Upon further analysis, the poor performance is due to (slowly) expanding the CAS (heaps). IF the XMI CAS contains hundreds of thousands to millions of 8, 16, or 64 bit feature values which are being added roughly one (or a few) at a time (through the XMI deserialization), then there is a high CAS expansion cost with the current implementation.
The existing byte/short/long heap expansion algorithm is defined in CommonAuxHeap. The idea is that the heap will exponentially grow until a threshold is reached (DEFAULT_HEAP_MULT_LIMIT), after which point, exponential growth is replaced with a linear growth. All that sounds reasonable, but, DEFAULT_HEAP_MULT_LIMIT is only defined to be 1024. Once the array grows to 1024, the algorithm only expands by 1024 entries at a time.
In our case, the XMI deserialization is only adding a few feature values at a time, and slowly expanding out to 1.5 million 18 seconds later (for 5 million, it's over 2 minutes).
Furthermore, the byte/short/long heap seeding values (dealing with CAS expansion) are not currently configurable or exposed through the CAS (CASImpl) or CAS creation utility.
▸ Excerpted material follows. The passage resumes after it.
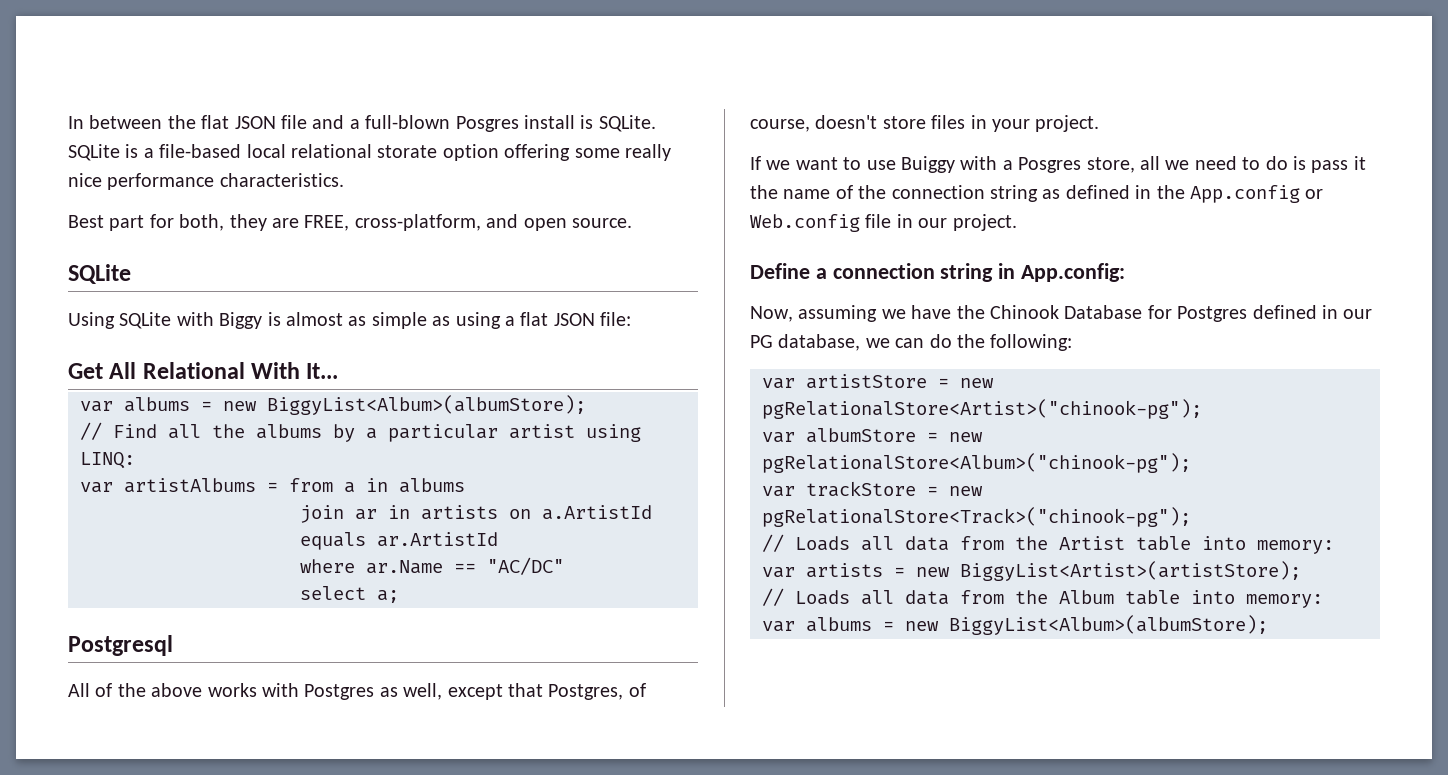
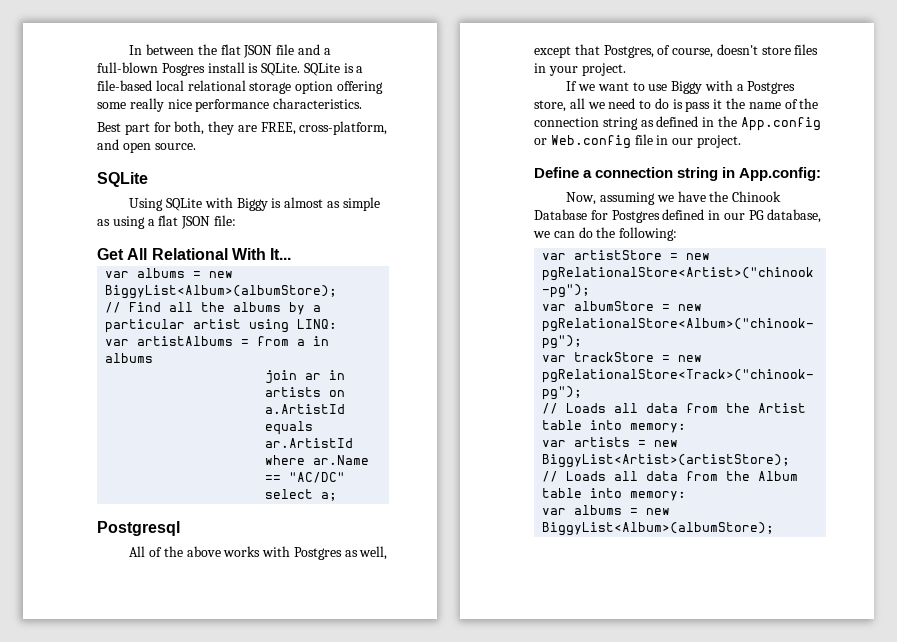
[377,145,438,158] storate -> [249,82,292,94] storage
[901,156,955,173] Buiggy -> [671,81,703,94] Biggy
[1018,157,1082,173] Posgres -> [747,81,796,94] Postgres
I think, minimally, we should consider increasing the DEFAULT_HEAP_MULT_LIMIT to something a bit larger to allow for quicker expansion. The regular (32-bit) Heap uses a default size of 500,000. For what it's worth, I changed DEFAULT_HEAP_MULT_LIMIT to 512K, and cut the deserialization time by 2/3 or more (from 18 seconds down to 6 seconds, and 140 seconds down to 20 seconds). From a memory footprint perspective, that would allow an exponential expansion up to 4MBs (512K*8), and then linear expansion from there, which seems reasonable.
We could also consider exposing DEFAULT_HEAP_MULT_LIMIT as a "setable" property (something analogous to CAS_INITIAL_HEAP_SIZE), and allow the cas creation utility to honor the requested limit.
It should also be noted that binary CAS deserialization does not suffer this same fate, as the total heap sizes are self described within the binary blob, so the total heaps sizes are known prior to allocating the (heap) arrays.
And it's also worth noting that this overhead may or may not be problematic, depending on the various types of use cases.